Ingredients
- SERVES 6 3/4 CUP PORTIONS
- 3 WHOLE EGGS AT ROOM TEMPERATURE
- 3 EGG YOLKS AT ROOM TEMPERATURE
- 3 EGG WHITES AT ROOM TEMPERATURE
- PINCH SALT
- 4 TABLESPOONS LIMONCELLO LIQUER
- 3/4 CUP LEMON JUICE ABOUT 4-5 LEMONS
- 1 CUP FINE GRANULATED OR CASTOR SUGAR
- 1 PINT WHIPPING CREAM
- 1/2 CUP CONFECTIONERS SUGAR
- 1 TEASPOON VANILLA EXTRACT
- 1 CUP FRESH BERRIES OF YOUR CHOICE
Instructions
- PREPARE A FINE STRAINER OVER A HEAT PROOF BOWL.
- MIX THE LEMON JUICE, SUGAR, WHOLE EGGS AND EGG YOLKS TOGETHER IN A BOWL.
- USE A DOUBLE BOILER OR PLACE THIS BOWL OVER A PAN OF SIMMERING WATER SO THE BOTTOM DOESN'T DIRECTLY TOUCH THE PAN BUT FLOATS ABOVE IT.
- ON A MEDIUM HEAT WHISK CONTINUOUSLY UNTIL THE MIXTURE THICKENS. IF YOU DIP A SPOON INTO IT THE CURD SHOULD CLING. FOR THE FIRST 8-9 MINUTES YOU WONT SEE MUCH CHANGE BUT IT IS TOWARDS THE END THAT THE MIXTURE WILL THICKEN VERY QUICKLY, SO BE SURE TO KEEP STIRRING.
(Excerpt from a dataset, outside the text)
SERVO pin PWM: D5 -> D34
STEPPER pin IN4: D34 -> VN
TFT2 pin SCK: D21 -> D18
- AS SOON AS THE MIXTURE THICKENS POUR INTO THE PREPARED SIEVE. STRAIN THE LEMON CURD AND DISCARD ANY BITS IN THE STRAINER.
- STIR IN THE LIMONCELLO AND ALLOW THE CURD TO COOL OPEN ABOUT 5 MINUTES THEN APPLY SOME PLASTIC WRAP TO IT PRESSING THE PLASTIC DOWN ON THE CURDS SURFACE AND REFRIGERATE UNTIL CHILLED ABOUT 3-4 HOURS.
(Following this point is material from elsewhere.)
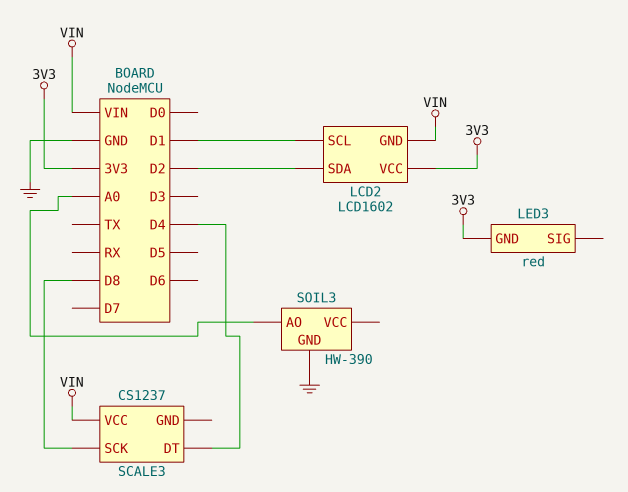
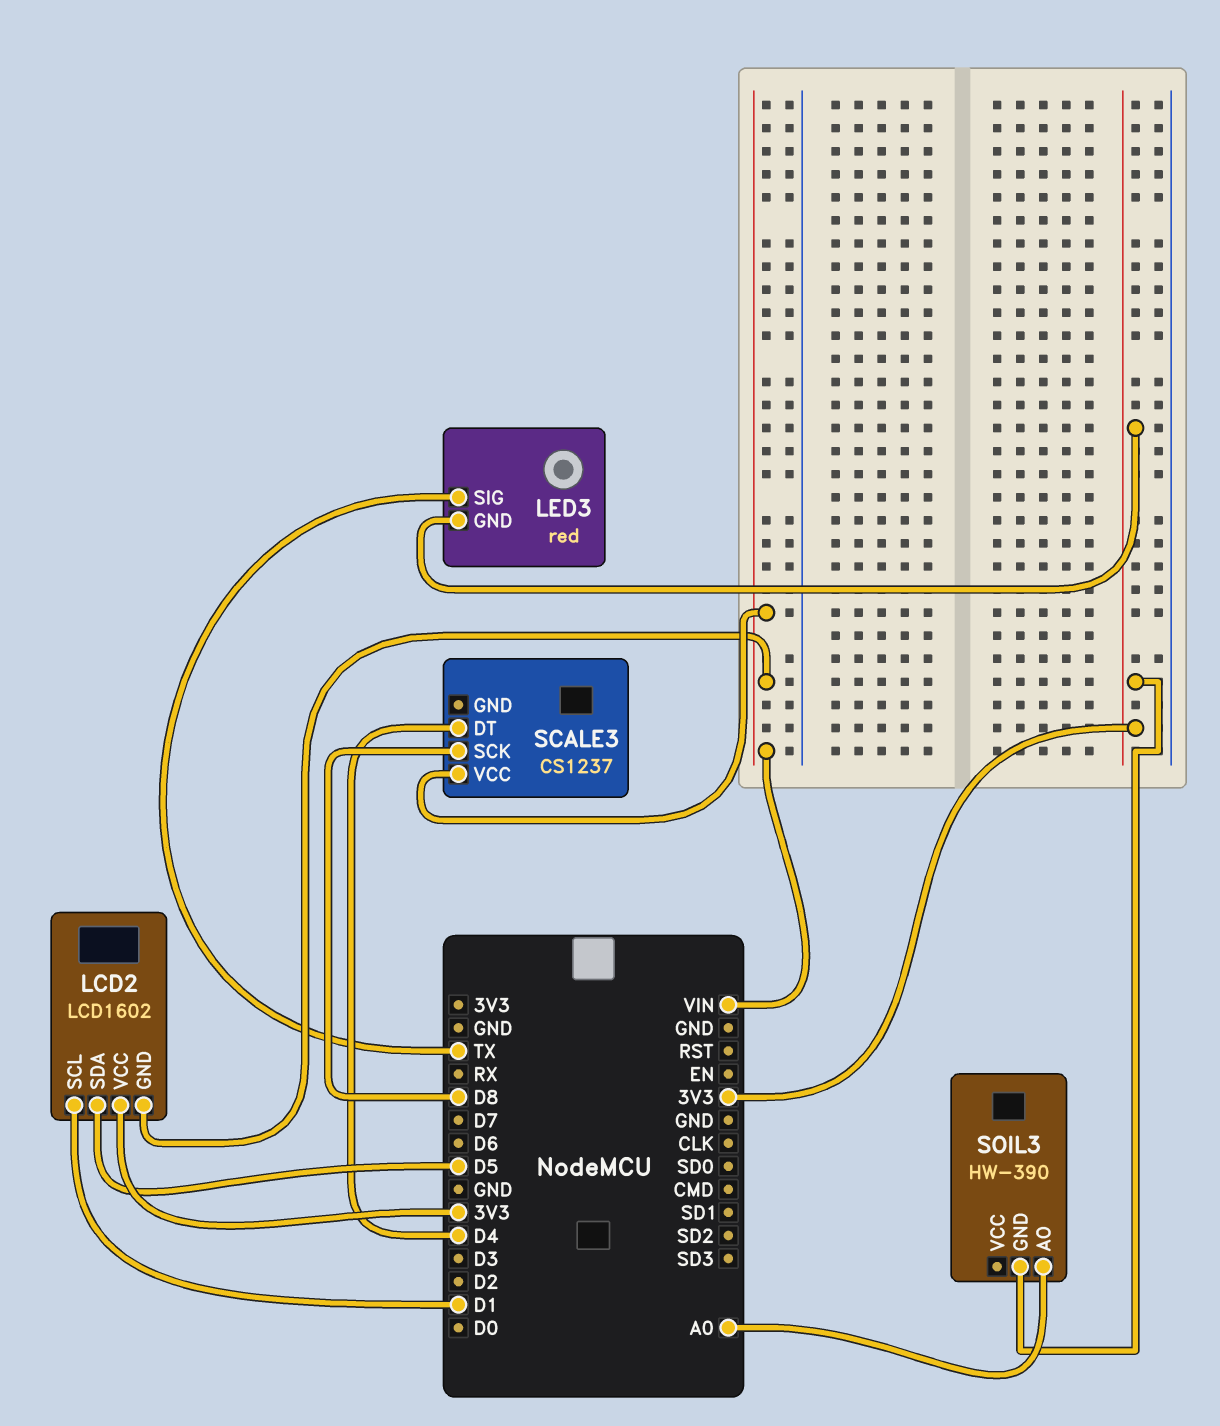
LCD2 pin SDA: D2 -> D5
LED3 pin SIG: none -> TX
SOIL3 pin GND: GND -> 3V3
- REMOVE CURD FROM FRIDGE AND WHISK WELL.
- WHISK THE CREAM, CONFECTIONERS SUGAR AND VANILLA TO SOFT PEAKS AND FOLD GENTLY INTO THE CURD.
- WHISK THE EGG WHITES TO STIFF PEAKS AND FOLD GENTLY INTO THE CURD.
- POUR INTO A LARGE SERVING DISH OR INDIVIDUAL CUP SIZED DISHES. GARNISH WITH BERRIES. WRAP WITH PLASTIC AND KEEP CHILLED UNTIL YOU SERVE IT.